• TO DO
Transcribe the data underneath exactly. No images belong in your version.

• INPUT DATA

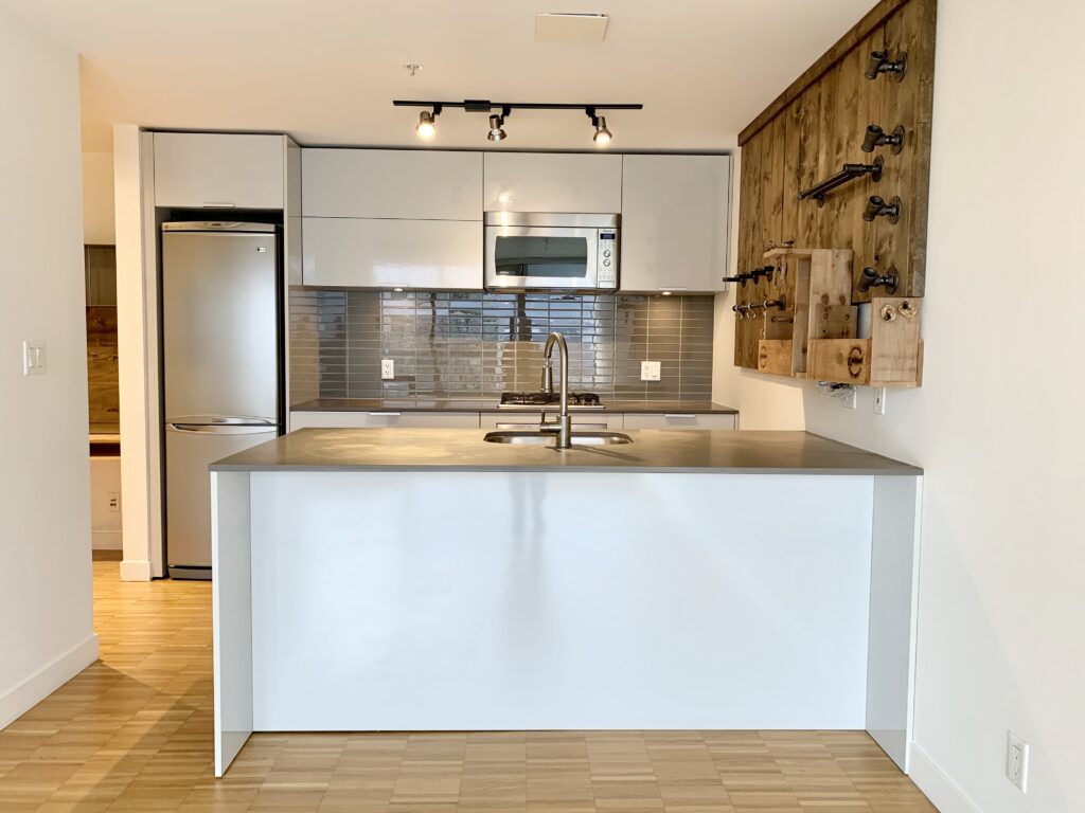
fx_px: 815
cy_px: 406
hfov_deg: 67.3
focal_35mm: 26
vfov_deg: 53.1
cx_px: 542
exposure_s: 1/60
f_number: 1.8
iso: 80
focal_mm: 4.25
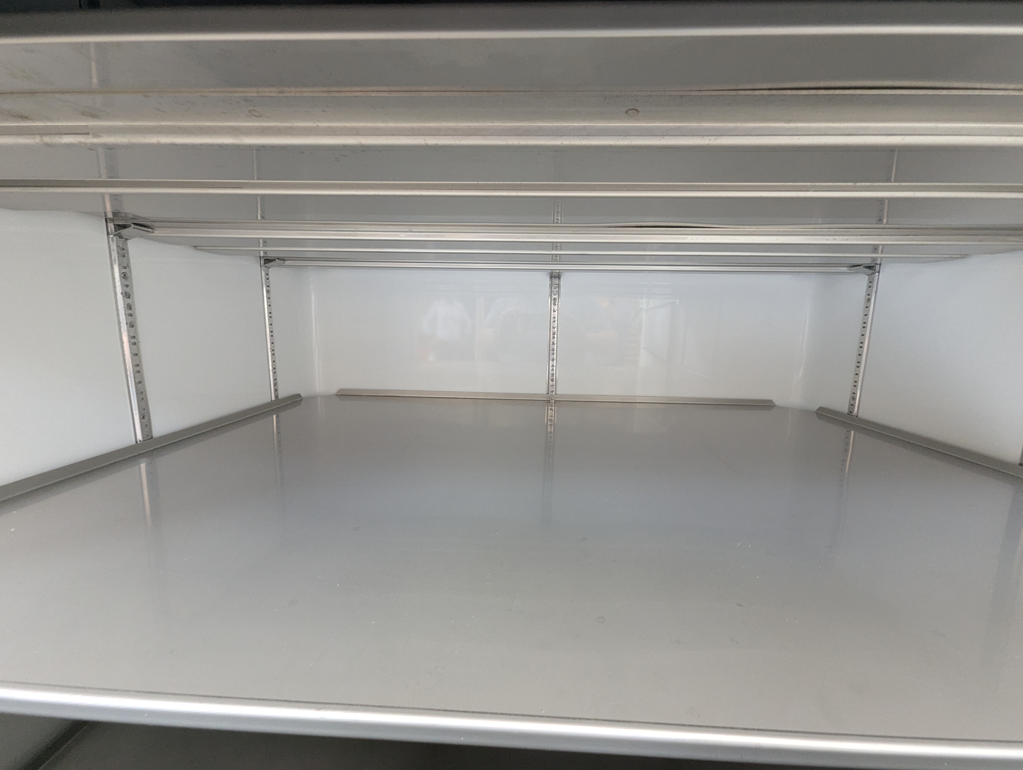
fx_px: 385
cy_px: 385
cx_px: 512
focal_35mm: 13
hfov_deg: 106.1
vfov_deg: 90.1
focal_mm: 1.95
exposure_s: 1/31
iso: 162
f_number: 2.2
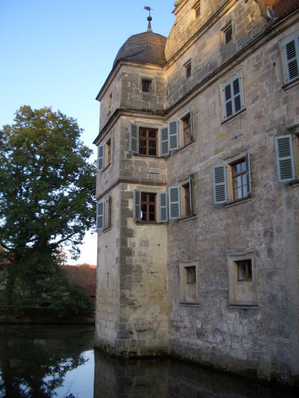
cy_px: 199
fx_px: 403
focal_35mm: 35
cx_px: 150
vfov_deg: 52.6
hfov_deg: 40.7
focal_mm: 5.8
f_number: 2.6
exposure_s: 1/125
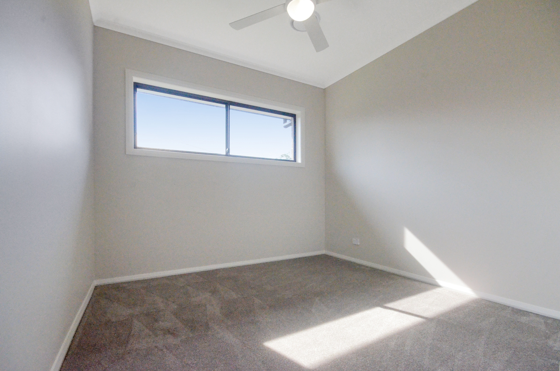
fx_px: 233
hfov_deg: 100.5
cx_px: 280
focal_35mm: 15
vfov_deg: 77.1
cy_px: 186
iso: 4000
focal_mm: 10
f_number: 10
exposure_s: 1/800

• WRITTEN ANSWER
fx_px: 815
cy_px: 406
hfov_deg: 67.3
focal_35mm: 26
vfov_deg: 53.1
cx_px: 542
exposure_s: 1/60
f_number: 1.8
iso: 80
focal_mm: 4.25
fx_px: 385
cy_px: 385
cx_px: 512
focal_35mm: 13
hfov_deg: 106.1
vfov_deg: 90.1
focal_mm: 1.95
exposure_s: 1/31
iso: 162
f_number: 2.2
cy_px: 199
fx_px: 403
focal_35mm: 35
cx_px: 150
vfov_deg: 52.6
hfov_deg: 40.7
focal_mm: 5.8
f_number: 2.6
exposure_s: 1/125
fx_px: 233
hfov_deg: 100.5
cx_px: 280
focal_35mm: 15
vfov_deg: 77.1
cy_px: 186
iso: 4000
focal_mm: 10
f_number: 10
exposure_s: 1/800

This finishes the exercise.